17 August, 2011
Thalassemia in Athletes
Thalassemia is an inherited disease in which the body makes abnormal hemoglobin. Hemoglobin is composed of two alpha and two beta subunits. A deficiency in either type is abnormal and leads to thalassemia. The altered hemoglobin is produced within red blood cells, which are then destroyed at an abnormally frequent rate. Since the red blood cells use the hemoglobin to carry oxygen throughout the body, an athlete with thalassemia is at a significant disadvantage.
Detecting Thalassemia in Athletes
An athlete with any of the forms of thalassemia will present with symptoms of anemia. However, this anemia does not respond to iron supplementation, and if the athlete is tested, iron levels will be normal. Further blood testing will also reveal an imbalance between the two subunits which compose hemoglobin.

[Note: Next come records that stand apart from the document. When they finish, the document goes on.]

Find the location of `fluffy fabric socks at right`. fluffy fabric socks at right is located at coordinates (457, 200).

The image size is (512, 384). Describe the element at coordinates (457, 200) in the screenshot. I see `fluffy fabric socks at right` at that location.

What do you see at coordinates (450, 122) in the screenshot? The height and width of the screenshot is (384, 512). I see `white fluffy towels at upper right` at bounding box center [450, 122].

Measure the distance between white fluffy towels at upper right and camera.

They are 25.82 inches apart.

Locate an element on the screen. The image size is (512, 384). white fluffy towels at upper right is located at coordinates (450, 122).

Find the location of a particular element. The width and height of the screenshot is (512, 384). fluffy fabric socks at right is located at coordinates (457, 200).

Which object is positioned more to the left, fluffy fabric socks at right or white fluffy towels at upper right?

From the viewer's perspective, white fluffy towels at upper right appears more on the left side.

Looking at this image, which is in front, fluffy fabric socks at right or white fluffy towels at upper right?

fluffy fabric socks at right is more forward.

Mild Thalassemias Compatible with Athletic Activity
Some thalassemias do not produce many, if any, symptoms. Persons with alpha- or beta-thalassemia minor, in which only one of the genes responsible for hemoglobin production is affected, may only display mild anemia with slight fatigue. Persons with either of these thalassemias may be able to participate in athletic activity without serious consequence, upon the advisement of a physician.
Severe Thalassemias Incompatible with Athletics
Alpha-thalassemia major is a severe form that is incompatible with life; fetuses usually die in utero. Beta-thalassemia -- intermedia and major -- may be treated with blood transfusions. Over time, these transfusions cause excess iron to accumulate in the body. Desferrioxamine is administered either intravenously or subcutaneously to remove the iron and to protect the organs of the body from being damaged. Persons with these types of thalassemia most likely will not be able to participate in vigorous athletics.
Precautions for Athletes with Thalassemia
Since this disease is genetic, there is no way to completely eliminate it. Thus, precautions must be taken to prevent the athlete from life-threatening complications. Athletes should be carefully observed at all times. Hydration is the primary measure of prevention, especially with outdoor activities. Those with severe thalassemias should avoid contact sports and limit heavy exertion. Also, high-altitude activities, including flight in pressurized cabins, is highly discouraged.